• _EXERCISE DATA_
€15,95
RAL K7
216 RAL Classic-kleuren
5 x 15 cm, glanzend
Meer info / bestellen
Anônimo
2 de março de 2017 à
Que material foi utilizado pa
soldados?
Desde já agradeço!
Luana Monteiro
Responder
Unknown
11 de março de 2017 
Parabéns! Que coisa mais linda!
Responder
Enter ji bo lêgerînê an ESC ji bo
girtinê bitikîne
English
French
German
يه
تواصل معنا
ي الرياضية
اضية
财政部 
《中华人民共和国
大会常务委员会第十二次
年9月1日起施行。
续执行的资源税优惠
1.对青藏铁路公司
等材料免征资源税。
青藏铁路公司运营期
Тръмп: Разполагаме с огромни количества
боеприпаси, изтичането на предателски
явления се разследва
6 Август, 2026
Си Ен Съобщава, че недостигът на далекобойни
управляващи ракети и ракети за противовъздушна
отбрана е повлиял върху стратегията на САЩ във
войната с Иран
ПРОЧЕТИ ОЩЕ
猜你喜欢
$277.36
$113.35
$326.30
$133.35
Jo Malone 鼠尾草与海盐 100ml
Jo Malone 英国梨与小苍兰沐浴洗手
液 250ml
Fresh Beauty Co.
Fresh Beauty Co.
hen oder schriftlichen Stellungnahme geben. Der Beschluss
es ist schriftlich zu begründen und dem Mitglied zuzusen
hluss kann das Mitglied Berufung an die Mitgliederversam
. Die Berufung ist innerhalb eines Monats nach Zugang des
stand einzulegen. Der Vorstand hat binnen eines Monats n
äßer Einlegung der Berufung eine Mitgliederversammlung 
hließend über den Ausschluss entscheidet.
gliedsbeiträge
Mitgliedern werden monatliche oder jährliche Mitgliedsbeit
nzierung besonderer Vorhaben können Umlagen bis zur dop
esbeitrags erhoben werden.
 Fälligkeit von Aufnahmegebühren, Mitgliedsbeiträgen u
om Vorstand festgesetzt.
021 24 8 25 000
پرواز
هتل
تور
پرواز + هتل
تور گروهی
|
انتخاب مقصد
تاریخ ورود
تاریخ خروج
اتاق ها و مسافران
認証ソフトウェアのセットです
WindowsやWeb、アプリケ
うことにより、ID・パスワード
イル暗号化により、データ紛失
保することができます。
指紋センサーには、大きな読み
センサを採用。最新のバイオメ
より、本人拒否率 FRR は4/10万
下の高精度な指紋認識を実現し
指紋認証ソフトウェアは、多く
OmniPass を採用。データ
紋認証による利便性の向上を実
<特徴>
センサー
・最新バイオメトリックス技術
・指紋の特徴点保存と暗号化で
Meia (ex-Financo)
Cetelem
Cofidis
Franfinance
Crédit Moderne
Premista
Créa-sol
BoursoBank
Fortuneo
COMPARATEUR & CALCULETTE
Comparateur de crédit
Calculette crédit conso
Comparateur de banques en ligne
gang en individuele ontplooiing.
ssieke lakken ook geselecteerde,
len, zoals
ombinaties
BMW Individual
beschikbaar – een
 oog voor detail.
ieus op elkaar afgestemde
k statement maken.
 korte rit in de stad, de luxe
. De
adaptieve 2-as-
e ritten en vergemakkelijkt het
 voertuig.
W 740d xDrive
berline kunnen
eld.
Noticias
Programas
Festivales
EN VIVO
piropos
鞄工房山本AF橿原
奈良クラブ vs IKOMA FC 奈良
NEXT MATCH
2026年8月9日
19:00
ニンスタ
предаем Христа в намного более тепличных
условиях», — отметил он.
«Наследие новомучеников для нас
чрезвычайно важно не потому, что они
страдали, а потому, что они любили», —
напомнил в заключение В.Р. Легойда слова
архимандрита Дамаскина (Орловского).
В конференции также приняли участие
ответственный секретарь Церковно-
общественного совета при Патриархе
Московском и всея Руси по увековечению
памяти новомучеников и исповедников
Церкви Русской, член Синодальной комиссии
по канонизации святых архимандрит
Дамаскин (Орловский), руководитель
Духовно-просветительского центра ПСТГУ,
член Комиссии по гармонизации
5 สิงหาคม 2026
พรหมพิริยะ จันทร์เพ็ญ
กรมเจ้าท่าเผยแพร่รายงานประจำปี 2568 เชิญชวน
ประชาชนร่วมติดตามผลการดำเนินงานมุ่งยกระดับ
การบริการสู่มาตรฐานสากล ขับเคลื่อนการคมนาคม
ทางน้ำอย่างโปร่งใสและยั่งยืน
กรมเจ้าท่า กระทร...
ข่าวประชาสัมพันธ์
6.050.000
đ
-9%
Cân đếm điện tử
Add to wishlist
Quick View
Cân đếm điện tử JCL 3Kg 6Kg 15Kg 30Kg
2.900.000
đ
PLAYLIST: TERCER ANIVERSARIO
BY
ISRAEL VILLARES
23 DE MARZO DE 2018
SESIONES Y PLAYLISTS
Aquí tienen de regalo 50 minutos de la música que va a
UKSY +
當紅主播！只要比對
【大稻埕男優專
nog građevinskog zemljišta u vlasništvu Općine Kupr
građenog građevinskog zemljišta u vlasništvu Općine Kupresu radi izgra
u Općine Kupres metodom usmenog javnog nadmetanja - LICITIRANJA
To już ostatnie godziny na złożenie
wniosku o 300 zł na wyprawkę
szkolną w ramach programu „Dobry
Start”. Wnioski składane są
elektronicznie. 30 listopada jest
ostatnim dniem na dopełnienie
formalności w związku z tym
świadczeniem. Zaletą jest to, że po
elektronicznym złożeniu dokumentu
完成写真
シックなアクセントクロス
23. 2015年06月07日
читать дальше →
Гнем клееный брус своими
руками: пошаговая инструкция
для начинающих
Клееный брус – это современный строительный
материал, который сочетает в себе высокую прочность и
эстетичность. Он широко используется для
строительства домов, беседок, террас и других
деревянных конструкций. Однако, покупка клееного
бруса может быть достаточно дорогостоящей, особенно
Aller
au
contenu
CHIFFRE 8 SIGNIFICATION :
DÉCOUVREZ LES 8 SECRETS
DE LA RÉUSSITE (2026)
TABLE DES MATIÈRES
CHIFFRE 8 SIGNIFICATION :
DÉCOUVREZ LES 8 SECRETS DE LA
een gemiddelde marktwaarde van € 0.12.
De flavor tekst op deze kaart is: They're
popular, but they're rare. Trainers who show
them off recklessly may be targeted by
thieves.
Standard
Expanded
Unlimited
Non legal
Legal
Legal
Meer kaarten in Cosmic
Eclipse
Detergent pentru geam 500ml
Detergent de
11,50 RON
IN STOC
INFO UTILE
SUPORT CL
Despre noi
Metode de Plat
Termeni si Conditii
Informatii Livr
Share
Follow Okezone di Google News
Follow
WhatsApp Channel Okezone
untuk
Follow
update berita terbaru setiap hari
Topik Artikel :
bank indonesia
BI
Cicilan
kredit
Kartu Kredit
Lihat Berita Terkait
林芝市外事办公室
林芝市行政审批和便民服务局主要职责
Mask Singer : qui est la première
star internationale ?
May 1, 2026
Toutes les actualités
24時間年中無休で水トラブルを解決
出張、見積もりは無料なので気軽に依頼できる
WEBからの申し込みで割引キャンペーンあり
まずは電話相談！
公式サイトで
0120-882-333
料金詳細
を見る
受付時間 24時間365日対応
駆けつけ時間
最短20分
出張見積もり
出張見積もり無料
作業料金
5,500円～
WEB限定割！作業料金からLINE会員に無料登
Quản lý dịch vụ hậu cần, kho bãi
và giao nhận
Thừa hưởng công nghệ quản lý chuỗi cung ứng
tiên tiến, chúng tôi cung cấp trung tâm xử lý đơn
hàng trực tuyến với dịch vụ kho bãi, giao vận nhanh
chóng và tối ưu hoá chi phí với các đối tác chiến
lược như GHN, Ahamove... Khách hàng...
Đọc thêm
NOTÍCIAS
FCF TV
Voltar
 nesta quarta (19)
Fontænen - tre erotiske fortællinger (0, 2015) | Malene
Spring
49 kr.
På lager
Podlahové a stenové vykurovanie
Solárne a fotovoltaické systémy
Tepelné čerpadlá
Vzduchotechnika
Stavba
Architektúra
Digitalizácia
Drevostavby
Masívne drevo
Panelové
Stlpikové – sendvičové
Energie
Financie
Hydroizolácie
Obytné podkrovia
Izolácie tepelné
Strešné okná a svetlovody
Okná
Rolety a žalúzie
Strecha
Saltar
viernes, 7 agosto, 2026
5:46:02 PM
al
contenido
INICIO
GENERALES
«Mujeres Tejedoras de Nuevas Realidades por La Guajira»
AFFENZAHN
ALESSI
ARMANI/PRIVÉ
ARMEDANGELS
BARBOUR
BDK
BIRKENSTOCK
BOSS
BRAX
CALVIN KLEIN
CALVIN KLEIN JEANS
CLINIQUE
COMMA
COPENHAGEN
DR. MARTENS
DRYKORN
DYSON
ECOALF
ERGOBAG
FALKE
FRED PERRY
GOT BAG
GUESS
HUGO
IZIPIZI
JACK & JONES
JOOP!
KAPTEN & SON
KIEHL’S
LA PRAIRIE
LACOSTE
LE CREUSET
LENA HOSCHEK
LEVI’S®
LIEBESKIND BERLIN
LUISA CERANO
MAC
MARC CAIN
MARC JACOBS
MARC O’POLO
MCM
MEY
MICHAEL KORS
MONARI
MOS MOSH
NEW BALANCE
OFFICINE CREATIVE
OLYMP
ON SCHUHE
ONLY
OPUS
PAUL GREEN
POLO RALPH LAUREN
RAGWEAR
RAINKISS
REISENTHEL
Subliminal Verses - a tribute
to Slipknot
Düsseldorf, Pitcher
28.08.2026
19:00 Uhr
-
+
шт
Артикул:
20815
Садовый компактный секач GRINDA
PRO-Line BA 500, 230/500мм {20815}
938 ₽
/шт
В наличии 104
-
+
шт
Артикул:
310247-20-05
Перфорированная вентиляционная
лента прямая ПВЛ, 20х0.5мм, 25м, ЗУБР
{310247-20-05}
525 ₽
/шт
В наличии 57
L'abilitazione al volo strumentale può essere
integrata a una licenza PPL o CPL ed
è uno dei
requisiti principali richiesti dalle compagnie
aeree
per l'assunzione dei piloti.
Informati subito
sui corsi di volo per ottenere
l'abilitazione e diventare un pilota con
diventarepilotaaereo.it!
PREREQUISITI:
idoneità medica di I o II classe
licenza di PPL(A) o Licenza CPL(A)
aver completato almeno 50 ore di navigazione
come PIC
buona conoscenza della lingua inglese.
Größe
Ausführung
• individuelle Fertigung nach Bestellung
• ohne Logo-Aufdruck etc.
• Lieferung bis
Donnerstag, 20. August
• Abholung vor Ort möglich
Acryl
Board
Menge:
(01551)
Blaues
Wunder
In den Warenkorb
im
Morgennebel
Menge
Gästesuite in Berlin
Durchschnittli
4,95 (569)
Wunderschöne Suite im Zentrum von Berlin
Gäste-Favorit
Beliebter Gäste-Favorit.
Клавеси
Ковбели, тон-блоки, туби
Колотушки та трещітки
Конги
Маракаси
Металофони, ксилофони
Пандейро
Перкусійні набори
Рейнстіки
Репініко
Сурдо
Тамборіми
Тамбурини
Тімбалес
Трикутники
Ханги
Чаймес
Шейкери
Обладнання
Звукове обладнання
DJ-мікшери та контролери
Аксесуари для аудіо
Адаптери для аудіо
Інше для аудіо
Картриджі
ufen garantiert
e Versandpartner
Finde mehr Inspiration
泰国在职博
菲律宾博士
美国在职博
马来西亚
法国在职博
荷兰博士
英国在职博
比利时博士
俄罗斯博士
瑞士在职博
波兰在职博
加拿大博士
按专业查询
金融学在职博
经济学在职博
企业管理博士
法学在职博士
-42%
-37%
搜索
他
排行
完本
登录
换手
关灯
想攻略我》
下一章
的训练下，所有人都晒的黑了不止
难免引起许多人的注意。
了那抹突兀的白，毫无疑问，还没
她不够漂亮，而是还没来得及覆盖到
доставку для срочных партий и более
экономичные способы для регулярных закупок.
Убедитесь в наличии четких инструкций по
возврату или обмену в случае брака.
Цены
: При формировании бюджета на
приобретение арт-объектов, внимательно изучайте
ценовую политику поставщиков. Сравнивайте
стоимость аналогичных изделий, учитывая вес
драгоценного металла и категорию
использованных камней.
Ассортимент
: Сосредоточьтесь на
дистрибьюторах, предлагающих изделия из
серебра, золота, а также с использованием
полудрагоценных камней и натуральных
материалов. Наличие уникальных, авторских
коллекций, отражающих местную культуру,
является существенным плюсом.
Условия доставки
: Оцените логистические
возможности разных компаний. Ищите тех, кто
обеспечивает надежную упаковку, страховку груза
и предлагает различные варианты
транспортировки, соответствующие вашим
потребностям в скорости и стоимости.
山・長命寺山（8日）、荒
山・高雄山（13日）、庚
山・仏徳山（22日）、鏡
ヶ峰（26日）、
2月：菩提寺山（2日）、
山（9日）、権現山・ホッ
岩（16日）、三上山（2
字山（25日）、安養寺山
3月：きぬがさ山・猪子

• _YOUR TASK_
Copy the listing from its first line through the line containing "nzierung besonderer Vorhaben", switching every "Responder" to "Reply". Leave everything else unchanged.

• _EXPECTED OUTPUT_
€15,95
RAL K7
216 RAL Classic-kleuren
5 x 15 cm, glanzend
Meer info / bestellen
Anônimo
2 de março de 2017 à
Que material foi utilizado pa
soldados?
Desde já agradeço!
Luana Monteiro
Reply
Unknown
11 de março de 2017 
Parabéns! Que coisa mais linda!
Reply
Enter ji bo lêgerînê an ESC ji bo
girtinê bitikîne
English
French
German
يه
تواصل معنا
ي الرياضية
اضية
财政部 
《中华人民共和国
大会常务委员会第十二次
年9月1日起施行。
续执行的资源税优惠
1.对青藏铁路公司
等材料免征资源税。
青藏铁路公司运营期
Тръмп: Разполагаме с огромни количества
боеприпаси, изтичането на предателски
явления се разследва
6 Август, 2026
Си Ен Съобщава, че недостигът на далекобойни
управляващи ракети и ракети за противовъздушна
отбрана е повлиял върху стратегията на САЩ във
войната с Иран
ПРОЧЕТИ ОЩЕ
猜你喜欢
$277.36
$113.35
$326.30
$133.35
Jo Malone 鼠尾草与海盐 100ml
Jo Malone 英国梨与小苍兰沐浴洗手
液 250ml
Fresh Beauty Co.
Fresh Beauty Co.
hen oder schriftlichen Stellungnahme geben. Der Beschluss
es ist schriftlich zu begründen und dem Mitglied zuzusen
hluss kann das Mitglied Berufung an die Mitgliederversam
. Die Berufung ist innerhalb eines Monats nach Zugang des
stand einzulegen. Der Vorstand hat binnen eines Monats n
äßer Einlegung der Berufung eine Mitgliederversammlung 
hließend über den Ausschluss entscheidet.
gliedsbeiträge
Mitgliedern werden monatliche oder jährliche Mitgliedsbeit
nzierung besonderer Vorhaben können Umlagen bis zur dop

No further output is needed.